В одноместной палате Центральной клинической больницы уже чувствовалась смерть, и Палыч как никто это ощущал.

Он думал, что может всё. Но он не в состоянии воскресить Алёнкиного сына Егора, который в свои шестнадцать лет умер от передозировки наркотиков.

Бессилие перед надвинувшейся бедой, неистребимая обречённость повергали Палыча в тихое бешенство.

Алёнка молчала. Она лежала с закрытыми глазами, и Палыч держал невесомую прозрачную кисть в своих синих от татуировок руках. Она любила рассматривать его руки, а он, словно о чём-то сожалея, сказал: «Эти руки не работали никогда».

Третьи сутки он не выходил из палаты. Его хребет тяжелел от недоумённых взглядов помощников, изредка появлявшихся в приоткрытой двери.

Да, дела стояли. И какие дела!

Заговорила Алёнка за полночь.

Палыч ловил каждое слово. Он катал на скулах желваки, знаменитые в криминальном мире, а теперь и в большом бизнесе, и только кивал в ответ на Алёнкины «сделаешь?»: «Сделаю всё, как ты сказала. Всё сделаю, Алёнушка…»

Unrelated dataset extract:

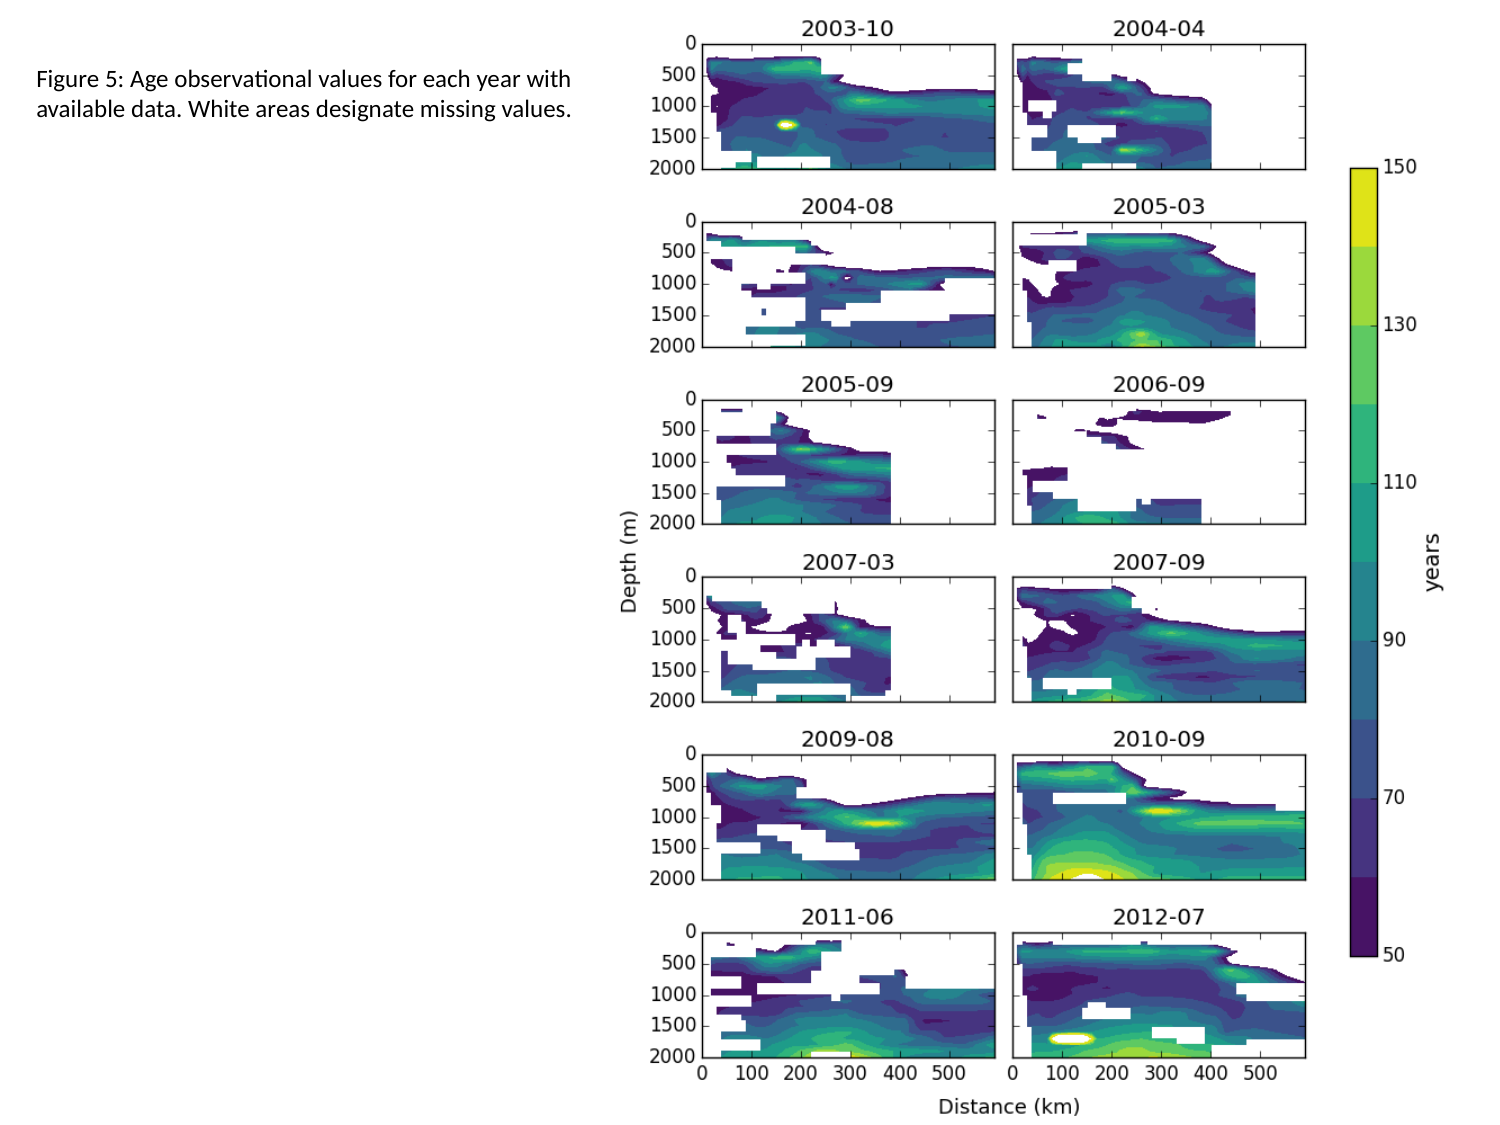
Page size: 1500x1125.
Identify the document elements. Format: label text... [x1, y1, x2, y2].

picture [584, 0, 1486, 1125]
text_box Figure 5: Age observational values for each year with available data. White areas designate missing values. [21, 54, 579, 130]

– А теперь, Желвак… Будь другом… Позови отца Василия…

2

Отец Василий и написал потом надмогильную надпись – эпитафию:

Всё не наше кругом, всё чужое окрест,
Не сродниться нетленному с тленом.
Вот и рвётся душа из земных этих мест,
Тяготясь кратковременным пленом.

После того как на Кунцевском кладбище Алёне Евгеньевне Уробовой установили мраморный памятник, Желвак приступил к выполнению предсмертной воли любимой женщины. Правда, если бы братва узнала, что пахан собирается выполнять указание бабы – пусть и завещание – он бы потерял большую долю своего авторитета.

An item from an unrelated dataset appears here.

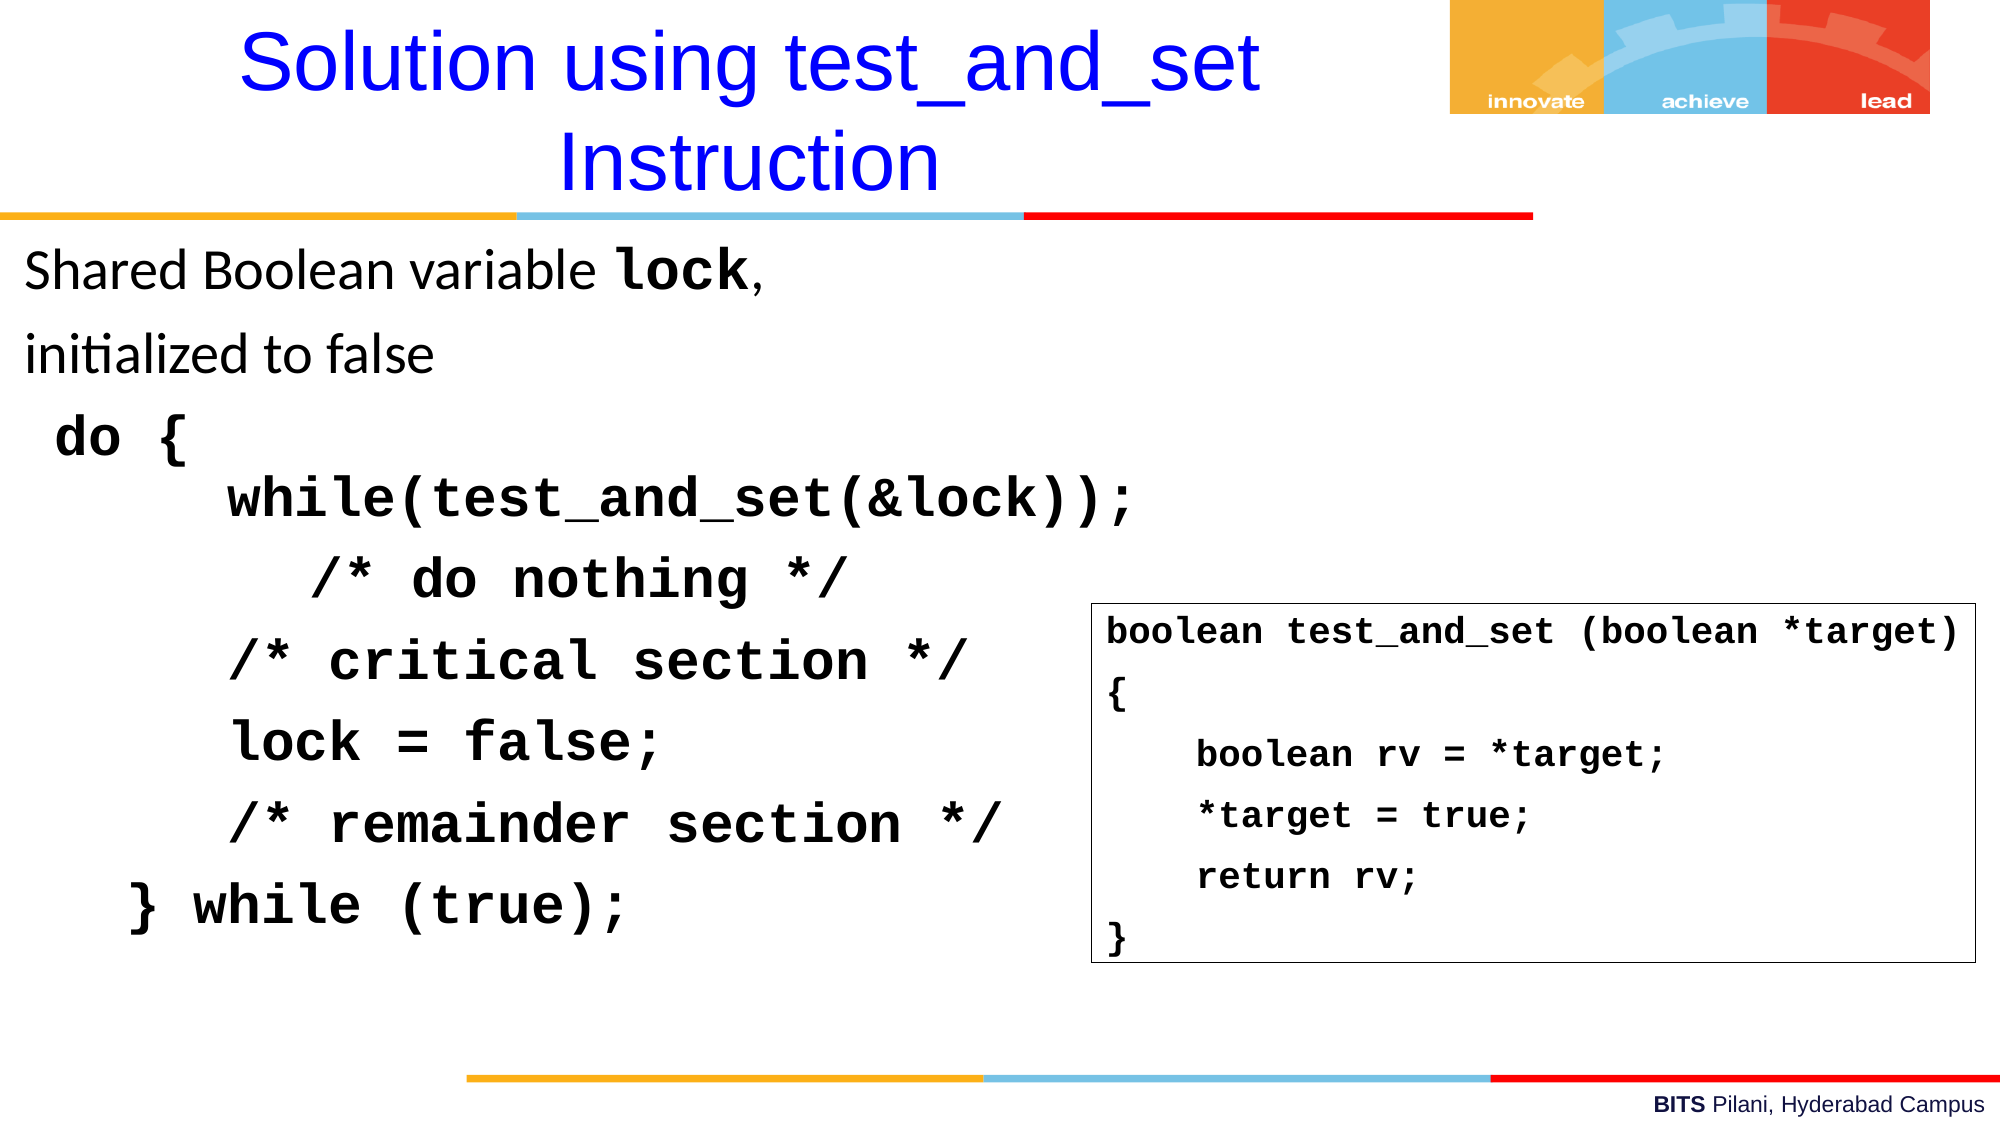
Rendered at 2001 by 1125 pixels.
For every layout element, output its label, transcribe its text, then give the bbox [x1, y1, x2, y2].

Ему принесли досье на человека, жизнь которого, по завету Алёнки, теперь должна была измениться, а точнее, стать другой.

С фотографии на Желвака смотрел чистый лох.

Анатолий Владимирович Чекашкин, родился в Ленинграде в 1968 году в семье офицера Военно-морского флота. Окончил математический факультет Ленинградского государственного университета им. А. Жданова, а также – заочно – Московский экономико-статистический институт. Кандидат наук, старший научный сотрудник НИИЭ в Санкт-Петербурге – не выговоришь. Жена не работает, маленькая дочь. Семейный бюджет… Да-а… Подрабатывает преподавателем русской литературы в библиотечном техникуме и ночным сторожем-грузчиком в гастрономе. Большой любитель студенток. Выпивает в меру. Есть вторая семья, в Вологде.

У Палыча голова шла кругом.

«Кто же он на самом деле?» – недоумевал пахан.

Если бы он знал, как часто теперь будет задавать этот вопрос не только себе и своим подчинённым, но и фотографии на Кунцевском кладбище!

«Что мне с этим двадцатидевятилетним фраером делать? Просто дать денег – отпадает. Алёнка так и сказала: поставь его на крыло. Ещё пять лет назад это был перспективный молодой учёный. Сейчас – никто, потому что на дворе – 90‑е». И добавила: «Время таких, как он, кончилось. Настало время таких, как ты, Желвак. Я тебя заклинаю – пусть он станет другим».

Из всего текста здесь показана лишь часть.